Deterministic Hashing#

In order to detect whether a Step has to be re-run or not, Tango relies on some tools to compute deterministic hashes from the inputs to the Step.

The center-piece of this module is the det_hash() function, which computes a deterministic hash of an arbitrary Python object. The other things in this module influence how that works in various ways.

class tango.common.det_hash.CustomDetHash[source]#

By default, det_hash() pickles an object, and returns the hash of the pickled representation. Sometimes you want to take control over what goes into that hash. In that case, derive from this class and implement det_hash_object(). det_hash() will pickle the result of this method instead of the object itself.

If you return None, det_hash() falls back to the original behavior and pickles the object.

abstract det_hash_object()[source]#

Return an object to use for deterministic hashing instead of self.

Return type:

Any

class tango.common.det_hash.DetHashFromInitParams(*args, **kwargs)[source]#

Add this class as a mixin base class to make sure your class’s det_hash is derived exclusively from the parameters passed to __init__().
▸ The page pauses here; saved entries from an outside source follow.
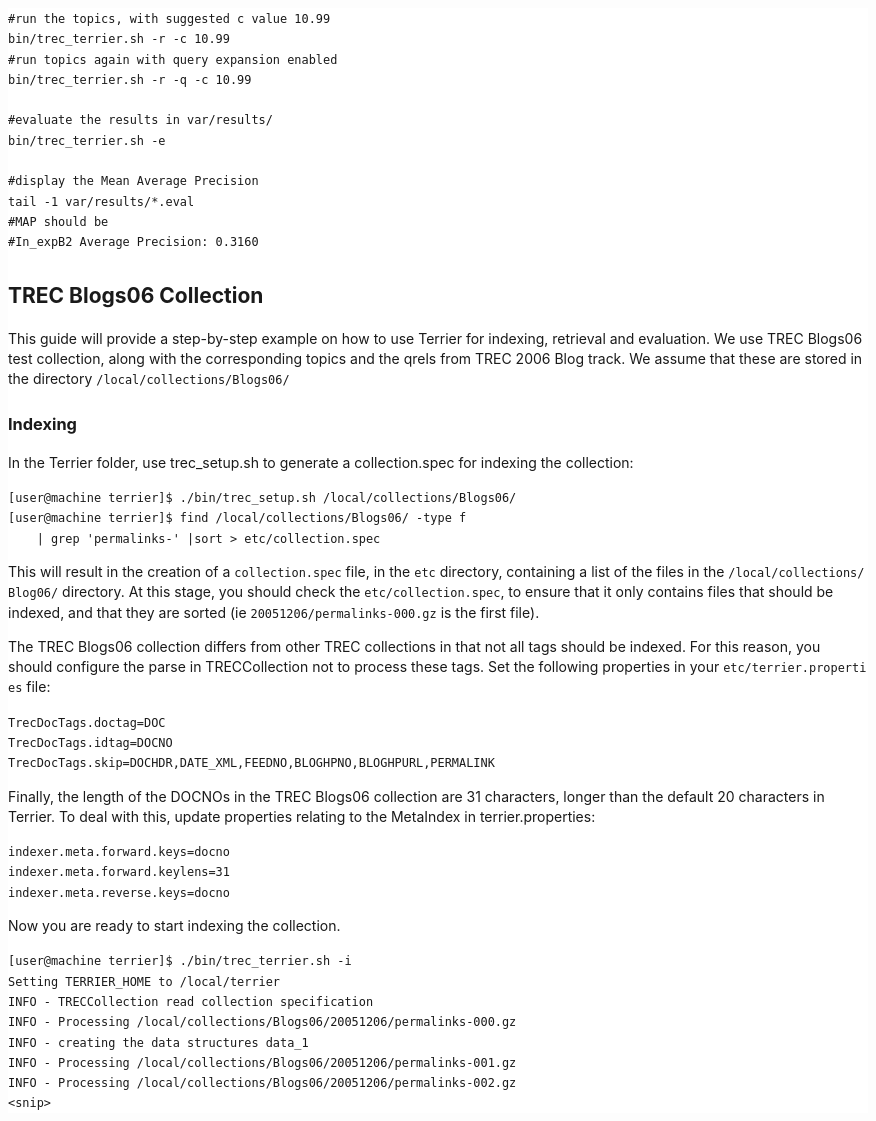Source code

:     #run the topics, with suggested c value 10.99 
    bin/trec_terrier.sh -r -c 10.99
    #run topics again with query expansion enabled
    bin/trec_terrier.sh -r -q -c 10.99

    #evaluate the results in var/results/
    bin/trec_terrier.sh -e

    #display the Mean Average Precision
    tail -1 var/results/*.eval
    #MAP should be 
    #In_expB2 Average Precision: 0.3160 

TREC Blogs06 Collection
-----------------------

This guide will provide a step-by-step example on how to use Terrier for indexing, retrieval and evaluation. We use TREC Blogs06 test collection, along with the corresponding topics and the qrels from TREC 2006 Blog track. We assume that these are stored in the directory `/local/collections/Blogs06/`

### Indexing

In the Terrier folder, use trec\_setup.sh to generate a collection.spec for indexing the collection:

    [user@machine terrier]$ ./bin/trec_setup.sh /local/collections/Blogs06/
    [user@machine terrier]$ find /local/collections/Blogs06/ -type f  
        | grep 'permalinks-' |sort > etc/collection.spec

This will result in the creation of a `collection.spec` file, in the `etc` directory, containing a list of the files in the `/local/collections/Blog06/` directory. At this stage, you should check the `etc/collection.spec`, to ensure that it only contains files that should be indexed, and that they are sorted (ie `20051206/permalinks-000.gz` is the first file).

The TREC Blogs06 collection differs from other TREC collections in that not all tags should be indexed. For this reason, you should configure the parse in TRECCollection not to process these tags. Set the following properties in your `etc/terrier.properties` file:

    TrecDocTags.doctag=DOC
    TrecDocTags.idtag=DOCNO
    TrecDocTags.skip=DOCHDR,DATE_XML,FEEDNO,BLOGHPNO,BLOGHPURL,PERMALINK

Finally, the length of the DOCNOs in the TREC Blogs06 collection are 31 characters, longer than the default 20 characters in Terrier. To deal with this, update properties relating to the MetaIndex in terrier.properties:

    indexer.meta.forward.keys=docno
    indexer.meta.forward.keylens=31
    indexer.meta.reverse.keys=docno

Now you are ready to start indexing the collection.

    [user@machine terrier]$ ./bin/trec_terrier.sh -i
    Setting TERRIER_HOME to /local/terrier
    INFO - TRECCollection read collection specification
    INFO - Processing /local/collections/Blogs06/20051206/permalinks-000.gz
    INFO - creating the data structures data_1
    INFO - Processing /local/collections/Blogs06/20051206/permalinks-001.gz
    INFO - Processing /local/collections/Blogs06/20051206/permalinks-002.gz
    <snip>

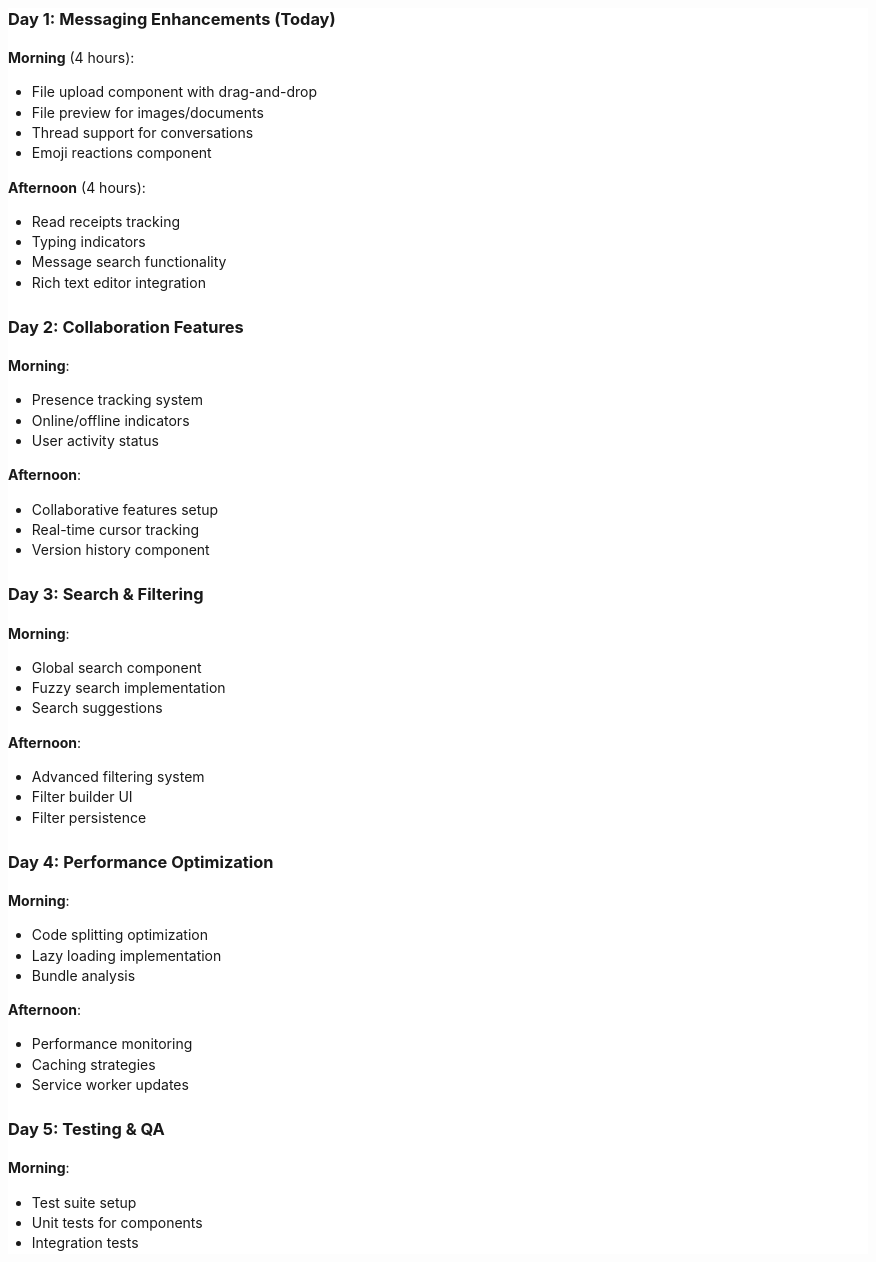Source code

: ### Day 1: Messaging Enhancements (Today)
**Morning** (4 hours):
- File upload component with drag-and-drop
- File preview for images/documents
- Thread support for conversations
- Emoji reactions component

**Afternoon** (4 hours):
- Read receipts tracking
- Typing indicators
- Message search functionality
- Rich text editor integration

### Day 2: Collaboration Features
**Morning**:
- Presence tracking system
- Online/offline indicators
- User activity status

**Afternoon**:
- Collaborative features setup
- Real-time cursor tracking
- Version history component

### Day 3: Search & Filtering
**Morning**:
- Global search component
- Fuzzy search implementation
- Search suggestions

**Afternoon**:
- Advanced filtering system
- Filter builder UI
- Filter persistence

### Day 4: Performance Optimization
**Morning**:
- Code splitting optimization
- Lazy loading implementation
- Bundle analysis

**Afternoon**:
- Performance monitoring
- Caching strategies
- Service worker updates

### Day 5: Testing & QA
**Morning**:
- Test suite setup
- Unit tests for components
- Integration tests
det_hash_object()[source]#

Returns a copy of the parameters that were passed to the class instance’s __init__() method.

Return type:

Any

class tango.common.det_hash.DetHashWithVersion[source]#

Add this class as a mixin base class to make sure your class’s det_hash can be modified by altering a static VERSION member of your class.

Let’s say you are working on training a model. Whenever you change code that’s part of your experiment, you have to change the VERSION of the step that’s running that code to tell Tango that the step has changed and should be re-run. But if you are training your model using Tango’s built-in TorchTrainStep, how do you change the version of the step? The answer is, leave the version of the step alone, and instead add a VERSION to your model by deriving from this class:

class MyModel(DetHashWithVersion):
    VERSION = "001"

    def __init__(self, ...):
        ...
det_hash_object()[source]#

Returns a tuple of VERSION and this instance itself.

Return type:

Any

tango.common.det_hash.det_hash(o)[source]#

Returns a deterministic hash code of arbitrary Python objects.

If you want to override how we calculate the deterministic hash, derive from the CustomDetHash class and implement CustomDetHash.det_hash_object().

Return type:

str